A combination of early flowering with large above-ground dry matter at anthesis is a desirable trait for high yielding. This combination allows the crop to produce large biomass to set up a large number of grains and provide the crop with enough resources to accumulate greater DWpa (Fig. 2a) and remobilise stored WSC to fill grains. However, there are trade-offs between increasing DWa and DWpa accumulation. Early flowering tends to be associated with undesirable low dry matter at anthesis (Fig. 2a). This undesirable trait might be compensated for by greater dry-matter accumulation during the post-anthesis period as shown in Wyalkatchem (Fig. 2a).

Both high WSC at anthesis and greater DWpa are expected to contribute to higher grain yield and therefore higher HI. However, the HI can be affected by the water availability during grain filling, source available to fill grains, and the sink size of the crops. In 2006, the HI increased with increased WSC at anthesis and DWpa when the source for grain filling was limited (Fig. 3b), indicating that the crops converted most of available WSC and DWpa into grain yield. This relationship did not hold in an average rainfall year 2007 (Fig. 3b). The sink size of Wyalkatchem and Calingiri was showed to be limited and unable to fully remobilize the available sources in 2007 as a result of limited number of grains/m2 (Zhang et al. 2010). It was unlikely that the kernel weight in these two cultivars was a limiting factor because their kernel weights were the highest among the tested genotypes. This unused WSC may have contributed to lower HI and constrained these crops from achieving potential HI. If one assumes that these crops with sink limitations had enough sink to accommodate the available sources and convert them into grain yield, the relationships between the estimated potential HI and the sum of WSC at anthesis and DWpa would have significantly improved (r2 = 0.80, P < 0.01) in 2007 (Fig. 3b). Therefore, increasing the sink size of the crop may provide an avenue to lift HI of the wheat in the HRZ of southern Australia.

Acknowledgement

The project was funded by the Grains Research and Development Corporation. The HRZ breeding lines were provided by Dr R. Richards at CSIRO Plant Industry in Canberra.

References

Anderson, WK 2010. Closing the gap between actual and potential yield of rainfed wheat. The impacts of environment, management and cultivar. Field Crops Research 116, 14-22.

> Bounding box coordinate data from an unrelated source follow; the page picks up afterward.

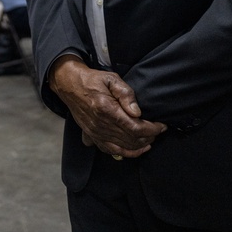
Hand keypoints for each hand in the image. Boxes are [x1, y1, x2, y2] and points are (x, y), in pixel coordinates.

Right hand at [49, 57, 165, 157]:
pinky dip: (126, 153)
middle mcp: (100, 124)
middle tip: (158, 129)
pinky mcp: (92, 136)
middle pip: (131, 139)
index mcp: (106, 109)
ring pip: (124, 147)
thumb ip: (125, 93)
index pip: (135, 127)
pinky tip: (136, 149)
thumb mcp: (111, 78)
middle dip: (149, 136)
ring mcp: (95, 133)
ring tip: (150, 139)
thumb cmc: (92, 80)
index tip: (162, 125)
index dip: (152, 129)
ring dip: (140, 146)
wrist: (69, 85)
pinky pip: (111, 151)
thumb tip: (137, 112)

Fischer, RA 2007. Understanding the physiological basis of yield potential in wheat. Journal of Agricultural Science, Cambridge 145, 99-113.

Foulkes, MJ, Shearman, VJ, Reynolds, MP, Gaju, O and Sylvester-Bradley, R 2007. Genetic progress in yield potential in wheat: recent advances and future prospects. Journal of Agricultural Science, Cambridge 145, 17-29.

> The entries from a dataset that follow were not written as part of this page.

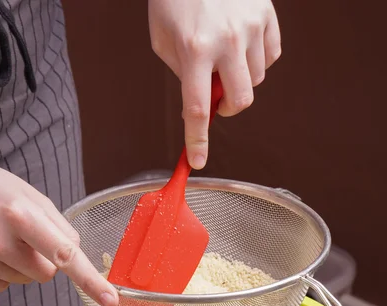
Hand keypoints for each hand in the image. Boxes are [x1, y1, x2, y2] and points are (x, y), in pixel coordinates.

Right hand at [0, 165, 117, 305]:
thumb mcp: (29, 195)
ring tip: (3, 237)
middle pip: (47, 273)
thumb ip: (57, 225)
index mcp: (21, 216)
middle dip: (45, 259)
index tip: (110, 300)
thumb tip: (75, 254)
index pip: (65, 255)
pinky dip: (3, 271)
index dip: (91, 281)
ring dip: (22, 264)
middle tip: (25, 235)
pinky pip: (4, 285)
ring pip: (26, 280)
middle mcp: (0, 241)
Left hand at [148, 0, 280, 169]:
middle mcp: (226, 41)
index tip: (197, 162)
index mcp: (193, 48)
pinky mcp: (267, 15)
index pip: (197, 109)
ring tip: (225, 57)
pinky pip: (270, 57)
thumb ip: (182, 73)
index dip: (197, 140)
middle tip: (216, 96)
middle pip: (239, 101)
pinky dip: (257, 60)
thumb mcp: (163, 38)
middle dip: (227, 107)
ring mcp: (250, 27)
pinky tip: (242, 45)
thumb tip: (202, 101)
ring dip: (239, 80)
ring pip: (256, 80)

Miralles, DJ and Slafer, GA 2007. Sink limitations to yield in wheat: how could it be reduced? Journal of Agricultural Science, Cambridge 145, 139-149.

Zhang, H, Turner, NC and Poole, ML 2007. High ear number is key to high wheat yield in the high rainfall zone of Western Australia. Australian Journal of Agricultural Research 58, 21-27.

Zhang, H, Turner, NC and, Poole, ML 2010. Source-sink balance and manipulating sink-source relations of wheat indicate that the yield potential of wheat is sink-limited in the high-rainfall zone of South-western Australia. Crop and Pasture Science (Submitted).

Zhang, H, Turner, NC, Poole, ML and Simpson, N 2006. Crop production in the high rainfall regions of southern Australia - potential, constraints and opportunities. Australian Journal of Experimental Agriculture 46, 1035-1049.